[Problem statement]
In the entries below, find the line with "税控除 (EITC) と児童税控除 (CTC) は、子供がい" and the line with "contact@butfootballclub.fr"; reproduce those two lines and all lines between them exactly, without pictures.

————

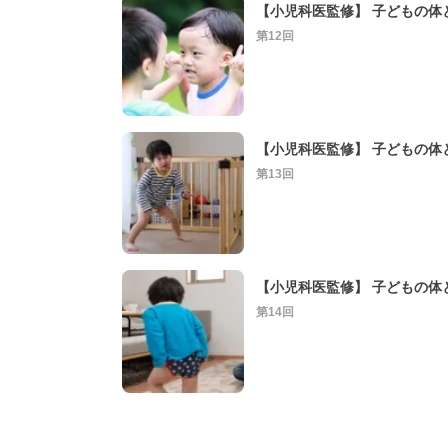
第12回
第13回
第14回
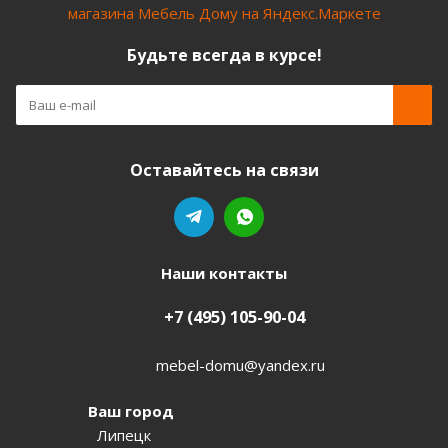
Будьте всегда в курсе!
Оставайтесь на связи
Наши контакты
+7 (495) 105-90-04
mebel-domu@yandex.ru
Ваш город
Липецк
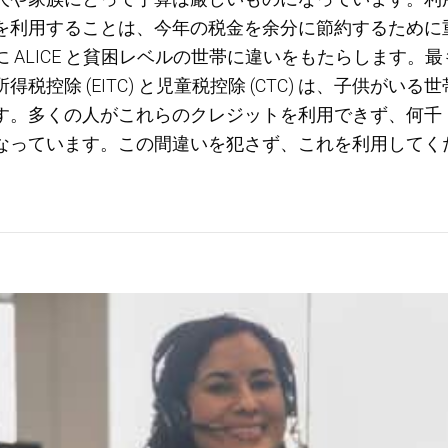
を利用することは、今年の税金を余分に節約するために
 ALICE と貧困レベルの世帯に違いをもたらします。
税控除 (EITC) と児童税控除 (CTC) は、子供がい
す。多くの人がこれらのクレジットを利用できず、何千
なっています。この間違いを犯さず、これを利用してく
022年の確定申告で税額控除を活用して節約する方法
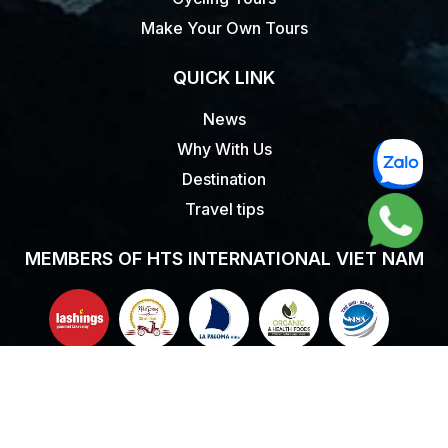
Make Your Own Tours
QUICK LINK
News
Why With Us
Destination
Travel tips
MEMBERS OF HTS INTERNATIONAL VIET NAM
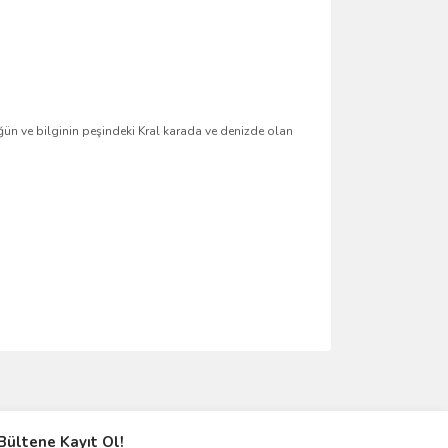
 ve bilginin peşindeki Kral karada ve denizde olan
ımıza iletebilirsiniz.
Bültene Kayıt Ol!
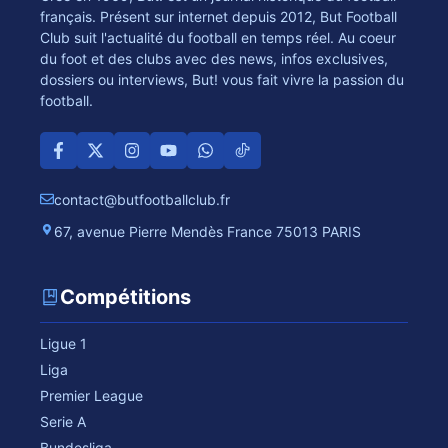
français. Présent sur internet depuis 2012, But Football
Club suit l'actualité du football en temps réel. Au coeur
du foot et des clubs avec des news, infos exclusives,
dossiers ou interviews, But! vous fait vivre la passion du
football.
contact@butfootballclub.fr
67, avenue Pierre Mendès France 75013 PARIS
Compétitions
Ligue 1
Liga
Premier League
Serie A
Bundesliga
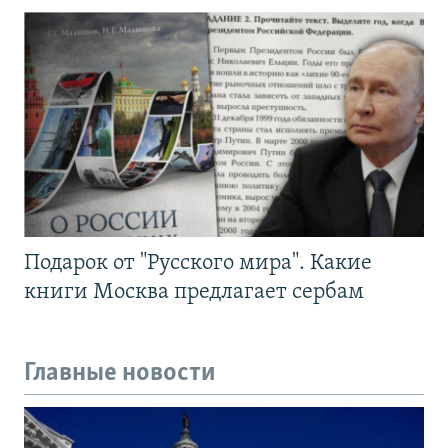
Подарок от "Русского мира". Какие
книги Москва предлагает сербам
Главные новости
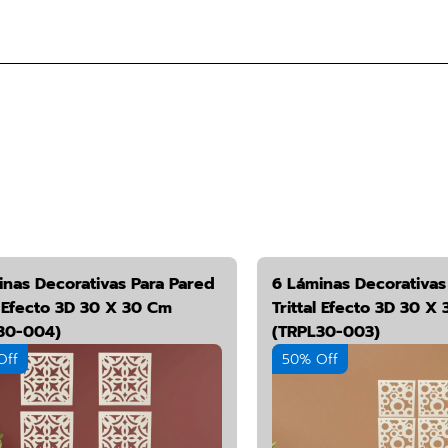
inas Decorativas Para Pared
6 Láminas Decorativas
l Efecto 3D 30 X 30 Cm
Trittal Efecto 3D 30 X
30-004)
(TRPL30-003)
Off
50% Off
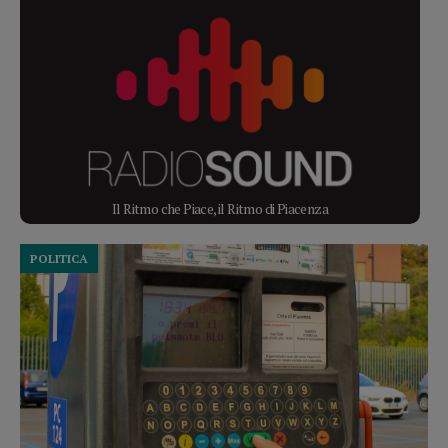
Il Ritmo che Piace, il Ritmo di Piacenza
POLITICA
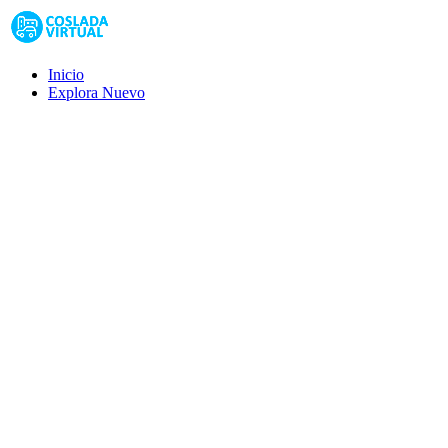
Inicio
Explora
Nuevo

————

[Solved problem]
税控除 (EITC) と児童税控除 (CTC) は、子供がい
す。多くの人がこれらのクレジットを利用できず、何千
なっています。この間違いを犯さず、これを利用してく
022年の確定申告で税額控除を活用して節約する方法
Make Your Own Tours
QUICK LINK
News
Why With Us
Destination
Travel tips
MEMBERS OF HTS INTERNATIONAL VIET NAM
 ve bilginin peşindeki Kral karada ve denizde olan
ımıza iletebilirsiniz.
Bültene Kayıt Ol!
français. Présent sur internet depuis 2012, But Football
Club suit l'actualité du football en temps réel. Au coeur
du foot et des clubs avec des news, infos exclusives,
dossiers ou interviews, But! vous fait vivre la passion du
football.
contact@butfootballclub.fr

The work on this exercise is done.